I built my own LLM chat, and it’s running offline

Recently, I took on a project to build AChat, a chat application that runs on my local network and operates entirely offline. The challenge was to utilize a powerful AI model, Meta’s LLaMa, while keeping everything on-premise, without relying on cloud services. It turns out, when you have a GPU-equipped server at home, it’s entirely possible to pull off. Here’s how I built it, the technologies I used, and why it was such a rewarding experience.

The Architecture: AI Locally, Without Internet

At the core of AChat is the Meta LLaMa model, which I run using llama.cpp. By using GPU offloading, I’ve maximized the performance of the model, processing all requests locally on my server. This was key to keeping everything offline and independent from external services.

To manage multiple chats and preserve context across sessions, I wrote a backend in Go, utilizing the Gin-Gonic framework. This backend handles queuing, context management, and history. It’s a pretty straightforward architecture but does the job efficiently—allowing multiple users to interact with the model, even resuming conversations from where they left off after closing the app. The model responses are fast, and the entire thing runs without hitting the internet once.

Frontend and Desktop Client

The frontend of AChat is built with WebPack, SCSS, HTML, and TypeScript. This allows users to access the chat from any browser on the local network. But I wanted something even more convenient, so I built a desktop client using Electron. This removes the need to type URLs, providing a native desktop experience with an icon in the Start menu and a simplified, clean interface.

Keeping Everything in Sync: HTTP 2.0 and Server-Side Events

A key part of making AChat seamless was ensuring synchronization between the backend and the frontend, especially since the system needs to handle multiple simultaneous conversations. For this, I used HTTP 2.0 and Server-Side Events (SSE) to ensure that real-time updates could be sent from the server to the frontend with minimal latency. This approach avoids polling and keeps the communication efficient and snappy, even with multiple concurrent users.

Why Go Local?

Running the model locally provides several benefits. First, there’s no internet dependency, which means you get fast responses without the latency of cloud-based services. And importantly, the entire system is under my control, from data management to performance tuning. There’s a level of satisfaction that comes with knowing exactly what’s happening under the hood at all times.

Building the Stack: Rediscovering Full-Stack Development

While most of my recent experience has been in backend development, this project allowed me to dive back into the full stack, and honestly, it was fun. Working with frontend technologies like WebPack and TypeScript took me out of my comfort zone, but it was rewarding to build an interface that looks good and works well.

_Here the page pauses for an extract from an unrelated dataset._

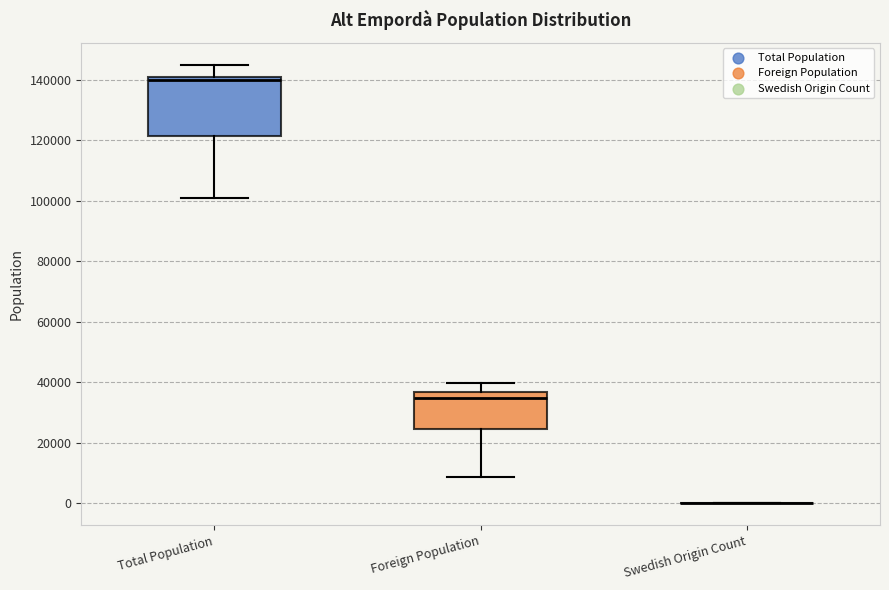

Reading left to right, read every box against the y-axis: the position of its median line, the range the box covers, and the ends of its whiskers. The values are not printed on the chart, so give them approximately, as read against the axis.

Total Population: median 140000 (just below the box's upper edge), box 122000 to 140000, whiskers 102000 to 144000
Foreign Population: median 34000, box 24000 to 36000, whiskers 8000 to 40000
Swedish Origin Count: box collapsed to a line at 0, whiskers 0 to 0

On the backend, Go was a natural fit for the queuing and context management tasks. It’s fast, and writing clear, modular code in Go helped keep things maintainable. Additionally, integrating with llama.cpp was a great way to bridge AI with Golang and C++, ensuring that the LLaMa model could be efficiently managed and that GPU offloading worked as expected.

GPU Offloading: The Fun of Optimizing AI

One of the most interesting parts of this project was getting the LLaMa model running smoothly on GPUs. Offloading the heavy lifting of the AI model to my GPU-equipped server gave me significant performance improvements. I was able to handle complex conversations at a speed that would be impractical if I had to rely purely on CPU. It felt like I was running a miniature AI lab in my own home.

The Outcome

This was more than just a side project; it was a deep dive into modern AI, full-stack development, and system optimization. I learned a lot by integrating the various components and getting them to work in harmony. Building AChat gave me the chance to play with architecture, write efficient code, and refresh some of my frontend skills. And it was fun. It’s not every day you get to build your own local AI-powered chat, but the process turned out to be both a technical challenge and a genuinely enjoyable experience.

In the end, AChat works just as intended: it runs completely offline, processes conversations quickly, and keeps everything local. It’s become a useful tool in my daily life, and knowing that everything is self-contained and under my control makes it even better.